Quiet: the room, the whole apartment, the entire world. Sitting at the edge of her bed, staring out the window, Lisa Sparrow felt the thickness of silence. The depth of it.
She couldn’t see the street, just the lake and the path around it, buildings on the other side, even the theatre. Movement, too, of people and night birds, shadows and silhouettes, merely shapes, all of them.
She didn’t feel the scratches on her face, back, and breasts. They had burned at first, itched afterwards, but now she wouldn’t know they were there if the window didn’t reflect them—and it did a poor job of that. She, and the room behind her, looked ghostly. The glass also reflected recent memories: yellow eyes and teeth, dropping, slashing, slicing, laughing.
It would be easier to forget Jack.
Would he
come back again? Did he feel as strongly as she suspected—as strongly as she felt? What did she feel? Better to focus on questions about Jack Harlow, wandering mystery man who had returned, than the champing teeth, the biting, the slashing.
Midnight approached. The Witching Hour. The beginning of tomorrow. Sleep, perchance to dream—as Hamlet had said—what dreams may come? None good for Lisa Sparrow.
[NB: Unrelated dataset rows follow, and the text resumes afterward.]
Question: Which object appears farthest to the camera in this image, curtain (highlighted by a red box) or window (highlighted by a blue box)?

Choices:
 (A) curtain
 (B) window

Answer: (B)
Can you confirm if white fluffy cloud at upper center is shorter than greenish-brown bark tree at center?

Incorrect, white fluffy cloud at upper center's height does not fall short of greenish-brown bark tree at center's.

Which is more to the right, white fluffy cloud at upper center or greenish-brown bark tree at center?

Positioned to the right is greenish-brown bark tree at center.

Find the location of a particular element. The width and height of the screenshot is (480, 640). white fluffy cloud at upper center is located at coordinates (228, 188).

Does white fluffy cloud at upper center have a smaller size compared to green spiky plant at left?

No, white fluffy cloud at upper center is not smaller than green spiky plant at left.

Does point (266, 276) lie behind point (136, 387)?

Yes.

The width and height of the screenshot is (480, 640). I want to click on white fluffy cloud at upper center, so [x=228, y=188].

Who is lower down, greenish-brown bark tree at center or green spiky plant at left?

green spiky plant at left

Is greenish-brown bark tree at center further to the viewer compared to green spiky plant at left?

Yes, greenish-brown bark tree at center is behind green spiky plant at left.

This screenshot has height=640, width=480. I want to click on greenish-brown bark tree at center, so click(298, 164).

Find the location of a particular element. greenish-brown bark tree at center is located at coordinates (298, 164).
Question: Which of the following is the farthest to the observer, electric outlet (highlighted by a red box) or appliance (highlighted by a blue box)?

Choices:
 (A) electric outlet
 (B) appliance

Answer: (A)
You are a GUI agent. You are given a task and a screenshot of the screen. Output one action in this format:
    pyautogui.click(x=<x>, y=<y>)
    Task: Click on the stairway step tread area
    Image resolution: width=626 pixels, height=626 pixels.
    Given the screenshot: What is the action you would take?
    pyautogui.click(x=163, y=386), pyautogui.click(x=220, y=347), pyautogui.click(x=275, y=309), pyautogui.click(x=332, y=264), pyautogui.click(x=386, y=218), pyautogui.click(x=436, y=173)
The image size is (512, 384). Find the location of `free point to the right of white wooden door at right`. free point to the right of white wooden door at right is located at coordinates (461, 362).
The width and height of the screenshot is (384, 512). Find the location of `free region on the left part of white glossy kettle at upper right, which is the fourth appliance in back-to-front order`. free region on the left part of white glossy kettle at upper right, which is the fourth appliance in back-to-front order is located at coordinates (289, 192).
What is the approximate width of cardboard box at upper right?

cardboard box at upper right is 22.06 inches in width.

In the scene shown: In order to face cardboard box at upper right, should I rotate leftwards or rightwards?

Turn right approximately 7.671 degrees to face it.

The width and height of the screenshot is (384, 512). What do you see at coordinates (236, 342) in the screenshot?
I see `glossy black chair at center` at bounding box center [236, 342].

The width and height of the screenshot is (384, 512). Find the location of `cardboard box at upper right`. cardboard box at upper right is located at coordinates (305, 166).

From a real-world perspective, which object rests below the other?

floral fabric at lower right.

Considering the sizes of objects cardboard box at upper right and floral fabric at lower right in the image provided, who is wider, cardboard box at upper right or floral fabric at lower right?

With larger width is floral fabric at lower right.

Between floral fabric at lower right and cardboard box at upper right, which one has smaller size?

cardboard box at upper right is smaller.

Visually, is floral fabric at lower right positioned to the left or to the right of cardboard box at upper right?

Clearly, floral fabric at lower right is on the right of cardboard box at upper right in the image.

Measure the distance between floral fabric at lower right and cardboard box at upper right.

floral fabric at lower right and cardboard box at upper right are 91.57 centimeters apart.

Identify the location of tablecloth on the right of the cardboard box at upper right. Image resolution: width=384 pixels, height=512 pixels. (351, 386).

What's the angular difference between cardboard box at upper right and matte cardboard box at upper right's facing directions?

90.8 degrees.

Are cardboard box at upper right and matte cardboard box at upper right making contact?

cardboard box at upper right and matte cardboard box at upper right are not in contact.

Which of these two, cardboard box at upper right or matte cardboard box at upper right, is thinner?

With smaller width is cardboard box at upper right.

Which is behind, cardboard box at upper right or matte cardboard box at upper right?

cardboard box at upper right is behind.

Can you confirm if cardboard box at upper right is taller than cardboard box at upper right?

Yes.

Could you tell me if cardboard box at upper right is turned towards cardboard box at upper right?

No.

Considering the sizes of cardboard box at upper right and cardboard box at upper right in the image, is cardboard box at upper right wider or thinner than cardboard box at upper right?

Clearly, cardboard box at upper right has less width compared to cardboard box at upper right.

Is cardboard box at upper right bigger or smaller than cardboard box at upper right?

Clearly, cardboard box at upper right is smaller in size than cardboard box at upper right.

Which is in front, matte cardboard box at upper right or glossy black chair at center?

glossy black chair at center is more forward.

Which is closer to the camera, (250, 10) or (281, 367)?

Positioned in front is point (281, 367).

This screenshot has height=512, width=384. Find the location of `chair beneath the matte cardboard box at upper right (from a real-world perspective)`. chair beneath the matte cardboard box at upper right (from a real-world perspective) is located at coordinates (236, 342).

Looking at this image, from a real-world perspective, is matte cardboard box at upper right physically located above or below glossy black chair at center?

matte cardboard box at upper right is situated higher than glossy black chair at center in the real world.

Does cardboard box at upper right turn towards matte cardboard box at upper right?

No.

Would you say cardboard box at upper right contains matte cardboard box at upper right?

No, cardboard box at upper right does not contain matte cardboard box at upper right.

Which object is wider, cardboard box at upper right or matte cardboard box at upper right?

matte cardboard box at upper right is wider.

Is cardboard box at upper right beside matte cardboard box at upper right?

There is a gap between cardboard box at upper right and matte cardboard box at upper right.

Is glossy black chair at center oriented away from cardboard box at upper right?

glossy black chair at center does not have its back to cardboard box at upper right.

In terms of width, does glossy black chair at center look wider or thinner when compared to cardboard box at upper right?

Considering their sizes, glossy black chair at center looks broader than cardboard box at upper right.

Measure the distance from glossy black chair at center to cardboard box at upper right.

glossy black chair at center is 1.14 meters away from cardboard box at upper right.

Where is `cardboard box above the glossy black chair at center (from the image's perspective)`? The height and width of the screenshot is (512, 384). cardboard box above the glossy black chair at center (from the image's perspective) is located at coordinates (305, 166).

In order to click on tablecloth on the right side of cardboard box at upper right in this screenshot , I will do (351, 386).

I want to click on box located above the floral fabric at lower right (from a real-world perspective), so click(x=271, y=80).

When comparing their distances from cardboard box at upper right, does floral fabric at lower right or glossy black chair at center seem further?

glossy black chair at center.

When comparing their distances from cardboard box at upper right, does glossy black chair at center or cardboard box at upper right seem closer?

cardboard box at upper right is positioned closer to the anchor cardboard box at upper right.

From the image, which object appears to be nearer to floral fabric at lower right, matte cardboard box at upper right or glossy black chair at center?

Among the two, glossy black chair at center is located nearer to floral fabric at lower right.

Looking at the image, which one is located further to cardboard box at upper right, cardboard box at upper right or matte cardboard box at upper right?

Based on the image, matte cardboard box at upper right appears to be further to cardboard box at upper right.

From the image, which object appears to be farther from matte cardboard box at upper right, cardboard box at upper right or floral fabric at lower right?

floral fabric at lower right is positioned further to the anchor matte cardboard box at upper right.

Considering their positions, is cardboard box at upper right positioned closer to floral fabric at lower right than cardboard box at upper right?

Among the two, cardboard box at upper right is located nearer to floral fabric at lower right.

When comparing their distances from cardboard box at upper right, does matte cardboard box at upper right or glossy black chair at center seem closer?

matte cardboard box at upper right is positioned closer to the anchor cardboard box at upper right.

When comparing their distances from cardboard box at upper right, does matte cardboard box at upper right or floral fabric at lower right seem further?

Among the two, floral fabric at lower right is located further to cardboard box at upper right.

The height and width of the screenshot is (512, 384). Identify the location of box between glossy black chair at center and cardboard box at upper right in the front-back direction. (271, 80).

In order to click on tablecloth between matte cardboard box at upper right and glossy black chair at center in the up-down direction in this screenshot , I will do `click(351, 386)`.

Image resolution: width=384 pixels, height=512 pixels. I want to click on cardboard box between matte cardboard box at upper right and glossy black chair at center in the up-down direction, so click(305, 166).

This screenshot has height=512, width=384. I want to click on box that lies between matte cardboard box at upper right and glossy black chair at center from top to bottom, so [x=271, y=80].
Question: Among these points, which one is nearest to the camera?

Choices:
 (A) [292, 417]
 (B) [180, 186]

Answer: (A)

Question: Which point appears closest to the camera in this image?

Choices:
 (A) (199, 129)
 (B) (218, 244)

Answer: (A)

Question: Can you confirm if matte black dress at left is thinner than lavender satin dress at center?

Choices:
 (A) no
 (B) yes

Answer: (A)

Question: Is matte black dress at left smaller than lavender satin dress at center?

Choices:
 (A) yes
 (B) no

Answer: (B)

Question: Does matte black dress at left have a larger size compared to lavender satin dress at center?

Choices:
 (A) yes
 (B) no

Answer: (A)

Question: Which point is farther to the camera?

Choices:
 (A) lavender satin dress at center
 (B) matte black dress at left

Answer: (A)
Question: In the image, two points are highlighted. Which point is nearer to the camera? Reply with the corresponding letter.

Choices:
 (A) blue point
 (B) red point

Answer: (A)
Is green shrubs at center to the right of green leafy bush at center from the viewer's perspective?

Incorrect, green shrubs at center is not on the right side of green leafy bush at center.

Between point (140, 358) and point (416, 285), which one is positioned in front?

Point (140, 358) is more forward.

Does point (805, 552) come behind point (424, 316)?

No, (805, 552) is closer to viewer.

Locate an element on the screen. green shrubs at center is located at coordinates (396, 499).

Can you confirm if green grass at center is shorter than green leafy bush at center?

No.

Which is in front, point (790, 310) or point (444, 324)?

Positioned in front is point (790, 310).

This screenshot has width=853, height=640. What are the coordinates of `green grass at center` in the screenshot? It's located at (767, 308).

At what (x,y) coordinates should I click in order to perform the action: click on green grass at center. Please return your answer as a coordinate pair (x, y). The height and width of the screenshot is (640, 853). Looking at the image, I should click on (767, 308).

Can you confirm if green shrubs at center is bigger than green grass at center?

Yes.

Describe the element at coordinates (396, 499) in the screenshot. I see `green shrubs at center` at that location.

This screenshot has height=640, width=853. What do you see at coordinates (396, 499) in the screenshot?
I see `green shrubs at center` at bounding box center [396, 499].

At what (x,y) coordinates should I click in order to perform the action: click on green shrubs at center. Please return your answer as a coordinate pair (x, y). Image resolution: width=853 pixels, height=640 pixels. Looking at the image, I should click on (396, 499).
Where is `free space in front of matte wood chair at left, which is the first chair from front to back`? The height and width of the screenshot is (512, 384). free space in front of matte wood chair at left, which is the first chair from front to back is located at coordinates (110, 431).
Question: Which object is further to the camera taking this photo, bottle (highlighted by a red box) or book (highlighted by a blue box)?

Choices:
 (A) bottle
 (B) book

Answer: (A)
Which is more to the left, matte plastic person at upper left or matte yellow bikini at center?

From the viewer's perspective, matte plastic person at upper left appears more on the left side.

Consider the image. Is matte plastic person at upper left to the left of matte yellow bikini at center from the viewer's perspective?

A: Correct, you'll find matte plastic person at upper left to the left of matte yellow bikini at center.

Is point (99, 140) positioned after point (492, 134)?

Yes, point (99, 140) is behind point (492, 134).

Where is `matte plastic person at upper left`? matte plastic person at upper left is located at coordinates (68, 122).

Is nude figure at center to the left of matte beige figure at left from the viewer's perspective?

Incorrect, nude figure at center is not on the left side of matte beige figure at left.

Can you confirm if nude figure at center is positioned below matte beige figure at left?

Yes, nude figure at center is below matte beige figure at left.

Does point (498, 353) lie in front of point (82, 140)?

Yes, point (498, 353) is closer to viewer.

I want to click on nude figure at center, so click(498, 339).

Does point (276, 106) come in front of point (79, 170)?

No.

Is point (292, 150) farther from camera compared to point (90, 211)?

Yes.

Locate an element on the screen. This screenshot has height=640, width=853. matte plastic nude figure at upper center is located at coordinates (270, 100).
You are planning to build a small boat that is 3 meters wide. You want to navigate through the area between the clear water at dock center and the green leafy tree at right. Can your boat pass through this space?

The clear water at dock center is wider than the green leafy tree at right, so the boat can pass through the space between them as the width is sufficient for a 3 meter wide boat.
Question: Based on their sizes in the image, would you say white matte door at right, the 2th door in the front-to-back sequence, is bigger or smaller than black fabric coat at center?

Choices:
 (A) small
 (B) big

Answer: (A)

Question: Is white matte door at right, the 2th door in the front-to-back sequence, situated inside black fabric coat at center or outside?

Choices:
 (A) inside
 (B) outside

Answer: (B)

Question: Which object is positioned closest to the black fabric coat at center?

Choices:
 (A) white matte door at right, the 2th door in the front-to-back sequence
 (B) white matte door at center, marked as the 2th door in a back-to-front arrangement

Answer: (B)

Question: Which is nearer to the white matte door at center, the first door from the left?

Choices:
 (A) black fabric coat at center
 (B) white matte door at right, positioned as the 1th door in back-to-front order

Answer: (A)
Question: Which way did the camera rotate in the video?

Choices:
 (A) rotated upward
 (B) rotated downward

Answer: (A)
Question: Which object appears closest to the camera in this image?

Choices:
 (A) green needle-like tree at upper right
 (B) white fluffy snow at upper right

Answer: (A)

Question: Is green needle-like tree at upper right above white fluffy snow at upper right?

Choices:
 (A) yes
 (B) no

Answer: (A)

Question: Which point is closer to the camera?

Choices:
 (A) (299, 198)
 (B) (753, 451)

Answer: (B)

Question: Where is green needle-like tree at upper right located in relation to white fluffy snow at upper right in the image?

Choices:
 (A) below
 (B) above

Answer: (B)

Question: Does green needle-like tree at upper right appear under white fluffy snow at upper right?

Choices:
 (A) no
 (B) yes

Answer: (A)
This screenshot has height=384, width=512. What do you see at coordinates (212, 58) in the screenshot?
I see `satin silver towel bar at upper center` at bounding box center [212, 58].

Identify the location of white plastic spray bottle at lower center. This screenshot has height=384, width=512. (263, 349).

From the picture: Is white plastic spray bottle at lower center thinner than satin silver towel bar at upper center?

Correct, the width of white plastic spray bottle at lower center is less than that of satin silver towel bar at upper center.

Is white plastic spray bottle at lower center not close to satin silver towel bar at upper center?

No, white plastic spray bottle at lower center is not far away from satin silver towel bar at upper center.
Though tired, her eyes refused to shut before Jack returned. If he failed to, she would never sleep again. That thing would haunt her dreams. Better to sit on the end of the bed and never lay down again. Stare outside until the sun rose and fell and rose again, endlessly, infinitely, until the very thought of dreams—and all visions, images, and ideas—disintegrated within her mind. She had need of none.
Lisa inhaled deeply, held the breath. It wasn’t like her to fold up or collapse. She released the air slowly, through her mouth, expelling anxieties and tension. There, those were things she didn’t need.
She could prepare better next time. Get pepper spray, or a gun for her purse. Take karate lessons. Pump iron. Cast spells that burned three-foot-tall teeth-baring creatures to ash. Life was simpler when she only had to worry about random drive-by shootings, terrorism, and co-workers going postal.
Jack was out there. He had her key. He’d be back. Next to him, she could sleep. Dream of flowers and sunshine and . . .
No, that was wrong. Not sunshine. Jack belonged to the dark. She knew it, then, as truth. Something she should have realized right from the beginning—and something he’d never be able to change. That’s why he’d left.
But then he’d come back.
4.
The street grew darker as Jack passed the parking lot and police station. No kids got in his way this time. Still, he cast furtive glances left, right, over his shoulder. He watched the distance ahead of him. The sky above.